En effet, à peine le Français achevait-il de parler, que le chef indien montrait sa tête au niveau de la plate-forme, puis son corps, et, d’un bond, se retrouvait auprès de ses amis.

Son zarapé, attaché par les quatre coins, pendait derrière son dos.

— Que portez-vous donc là, chef ? lui demanda Valentin en souriant ; seraient-ce des vivres ?

— Cuerpo de Cristo ! s’écria le général, ils seraient les bien-venus, car j’ai une faim de loup.

— Où trouver des vivres dans ces affreuses régions ? s’écria don Pablo d’une voix sombre.

— Que mes frères regardent ! répondit simplement le chef.

Et il jeta son zarapé sur la neige.
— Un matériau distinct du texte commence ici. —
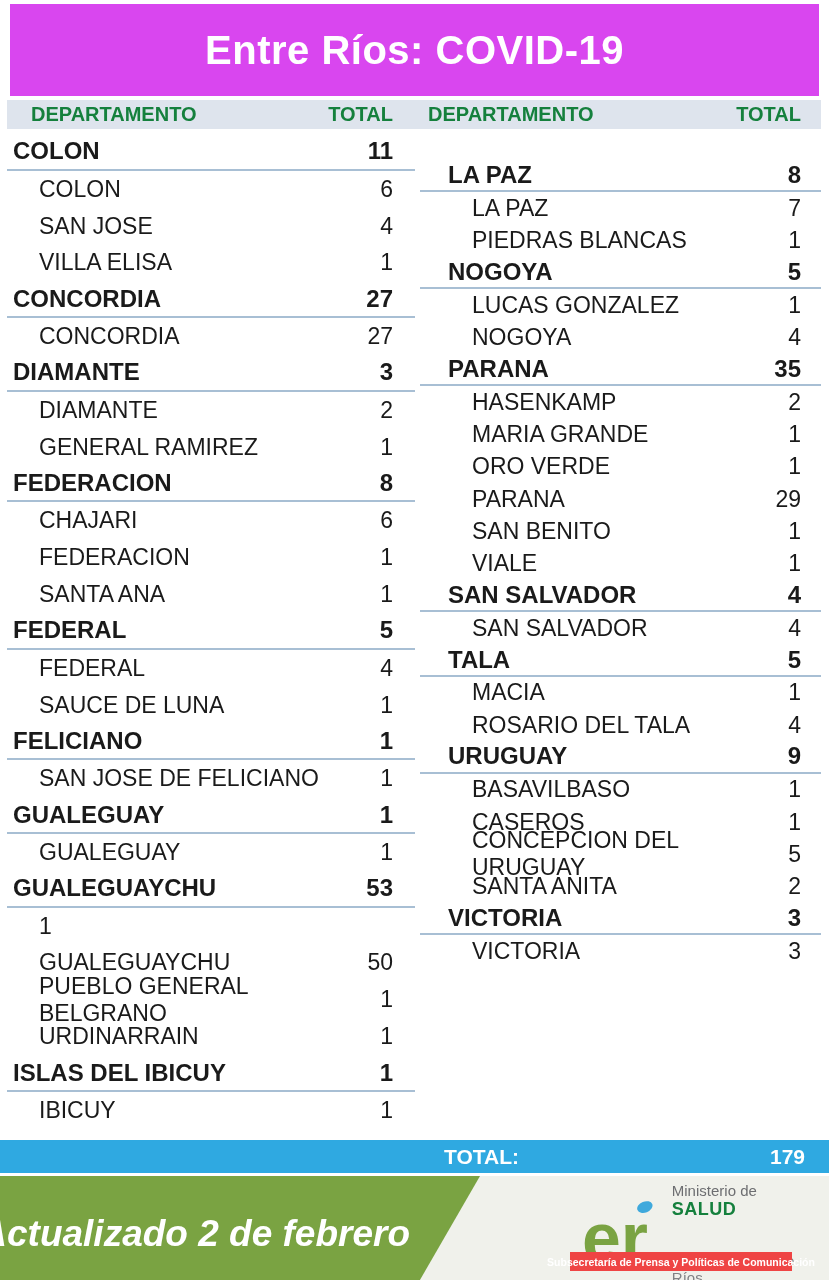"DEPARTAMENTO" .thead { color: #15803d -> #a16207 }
Valentin défît les nœuds.

Les chasseurs poussèrent un cri de joie, presque de bonheur.

Le zarapé contenait un lièvre, un jeune pécari et plusieurs oiseaux.

Ces provisions arrivant si à point, lorsque depuis quarante-huit heures déjà les chasseurs étaient à jeun, cela semblait tenir de la magie.

Pour comprendre l’émotion qu’éprouvèrent les quatre hommes à la vue de ces vivres si désirés, il faut avoir soi-même passé par toutes les angoisses de la faim sans espoir de l’assouvir.

C’était du délire, presque de la frénésie.

Lorsque la première impression fut un peu calmée, Valentin se tourna vers le chef, et lui serrant la main avec tendresse, tandis qu’une larme roulait dans ses yeux :

— Mon frère est-il donc un machi-sorcier ? lui dit-il.

L’ulmen sourit doucement, et étendant le bras vers un aigle qui volait à peu de distance de l’endroit où se tenaient les chasseurs :

— Nous avons partagé, dit-il.

Le Français ne put retenir un cri d’admiration, tout lui était expliqué.

L’Araucan, auquel rien n’échappait, avait vu l’aigle, avait deviné qu’il avait des petits, et s’était introduit dans son aire pour dérober une partie de ses provisions, tandis qu’au sommet du pic, ses compagnons se laissaient presque aller à leur désespoir.

— Oh ! fit Valentin avec joie, c’est maintenant que nous sommes bien réellement sauvés, puisque nous allons reprendre les forces dont nous avons tant besoin pour mener à bien le projet que j’ai conçu ; suivez-moi, retournons à notre camp, mangeons gaiement le dîner dont, grâce au dévouement du chef, les aigles font tous les frais, et ce soir nous nous mettrons en route.

Réconfortés par ces bonnes paroles, les chasseurs s’élancèrent à sa suite, et la petite troupe redescendit allègrement cette montagne qu’elle avait gravie le matin avec tant de difficultés et le désespoir au cœur.